Arthemus Ward Acord war einer der ersten Westernhelden des Films. Mit seinen perlenverzierten Revolvergürteln und silberbeschlagenen Stiefeln ähnelte er jedoch anfangs eher einer Zirkusattraktion. Der Sohn einer Mormonen-Familie, der stets behauptete, von Indianern abzustammen, hatte schon in jungen Jahren Kühe gehütet. Dadurch bestens geschult, schloss er sich Dick Stanleys Wild-West-Show an; was ihn jedoch nicht hinderte, sich gleichzeitig einen Namen auf Rodeos zu machen. Später wechselte er zur mittlerweile legendären Buffalo Bill Wild West-Show, mit der er ganz Europa bereiste.
1909 verschlug es Acord zum Film, wo ihm seine exzellenten Fähigkeiten als Reiter und Akrobat rasch den Titel »The Cowboy King« einbrachten. Allein seine Rollennamen Buck Parvin, Lance Lighton oder Bill Bradley versprachen Testosteron pur. Ein treues »Wunderpferd« namens Raven und ein nicht minder treuer Hund, der auf den Namen Rex hörte, vervollständigten das populäre Helden-Trio.

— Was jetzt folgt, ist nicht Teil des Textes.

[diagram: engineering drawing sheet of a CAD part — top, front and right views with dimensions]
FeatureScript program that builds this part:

Obwohl es nun eine angenehmere Art gab, seine Brötchen zu verdienen, nahm er noch immer an Rodeos teil, gewann 1912 und 1916 sogar die »World Steer Wrestling Championship«. Er spielte im ersten Film des legendären Monumentalfilmers Cecil B. De Mille mit und trat an der Seite des damals berühmten Vamps Theda Bara in einer der ersten Shakespeare-Verfilmungen auf. Aus dem unbedarften Kuhjungen war ein Star geworden.

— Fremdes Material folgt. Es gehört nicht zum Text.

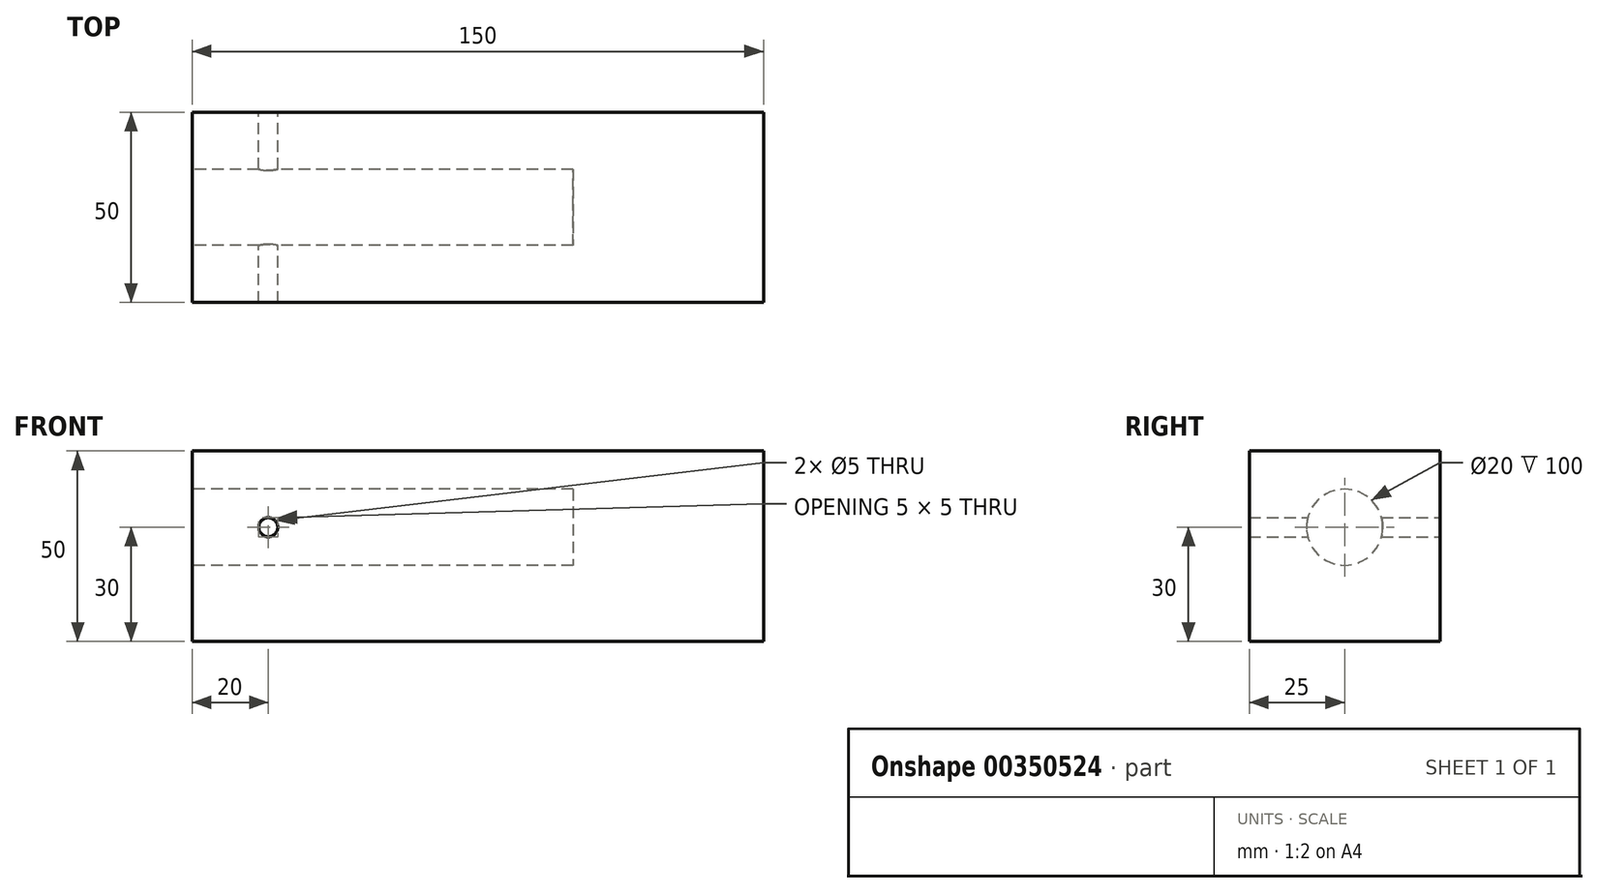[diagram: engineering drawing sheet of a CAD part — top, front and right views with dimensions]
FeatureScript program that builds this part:
annotation { "Feature Type Name" : "Feature", "Feature Type Description" : "" }
export const myFeature = defineFeature(function(context is Context, id is Id, definition is map)
    precondition{}
    {
        {
            var Q0;
            Q0=qCreatedBy(makeId("Front.planeOp"),FACE);
            var sketch = newSketch(context, id + "F0", { "sketchPlane" : qUnion([Q0])});
            skLineSegment(sketch, "E0.bottom", {"start": v(-50, 0) * mm, "end": v(100, 0) * mm});
            skLineSegment(sketch, "E0.top", {"start": v(-50, 50) * mm, "end": v(100, 50) * mm});
            skLineSegment(sketch, "E0.left", {"start": v(-50, 0) * mm, "end": v(-50, 50) * mm});
            skLineSegment(sketch, "E0.right", {"start": v(100, 0) * mm, "end": v(100, 50) * mm});
            skSolve(sketch);
        }
        {
            var Q0;
            Q0 = qSketchRegion(id + "F0", true);
            extrude(context, id + "F1", {"entities" : qUnion([Q0]), "depth" : 50 * mm});
        }
        {
            var Q0;
            Q0=qCreatedBy(makeId("Front.planeOp"),FACE);
            var sketch = newSketch(context, id + "F2", { "sketchPlane" : qUnion([Q0])});
            skCircle(sketch, "E1", {"center": v(-30, 30) * mm, "radius": 2.5 * mm});
            skSolve(sketch);
        }
        {
            var Q0;
            Q0=makeQuery(id+"F2.imprint","IMPRINT",FACE,{"disambiguationData":[TD([[makeQuery(id+"F2.imprint","IMPRINT",EDGE,{"derivedFrom":sQuery(id+"F2.wireOp",EDGE,"E1")}),1.0]])]});
            extrude(context, id + "F3", {"entities" : qUnion([Q0]), "operationType" : NewBodyOperationType.REMOVE, "depth" : 50 * mm});
        }
        {
            var Q0;
            Q0=makeQuery(id+"F1.opExtrude","SWEPT_FACE",FACE,{"disambiguationData":[OSD([sQuery(id+"F0.wireOp",EDGE,"E0.left")])]});
            var sketch = newSketch(context, id + "F4", { "sketchPlane" : qUnion([Q0])});
            skCircle(sketch, "E2", {"center": v(25, 30) * mm, "radius": 10 * mm});
            skSolve(sketch);
        }
        {
            var Q0;
            Q0=makeQuery(id+"F4.imprint","IMPRINT",FACE,{"disambiguationData":[TD([[makeQuery(id+"F4.imprint","IMPRINT",EDGE,{"derivedFrom":sQuery(id+"F4.wireOp",EDGE,"E2")}),1.0]])]});
            extrude(context, id + "F5", {"entities" : qUnion([Q0]), "operationType" : NewBodyOperationType.REMOVE, "oppositeDirection" : true, "depth" : 100 * mm});
        }
    });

Im Umgang mit seinen Kollegen war Accord ein höflicher, zuvorkommender Mensch, doch beim geringsten Kontakt mit Alkohol änderte sich sein Wesen schlagartig. Wutausbrüche endeten nicht selten in handfesten Schlägereien. Als Regisseur Victor Fleming (»Vom Winde verweht«) eines Tages anzweifelte, dass tatsächlich Indianerblut in seinen Adern floss, brach ihm der angesäuselte »Cowboy King« prompt das Nasenbein.

Acord
»The Riding Rascal« (1926): In zwanzig Jahren trat Acord in über hundert Filmen auf. Sein Neffe, Floyd Gottfredson, der über vier Jahrzehnte als Zeichner für Walt Disney gearbeitet hatte, ließ Mickey Mouse später in vielen Wildwest-Episoden auftreten, die von Acords Streifen beeinflusst worden waren.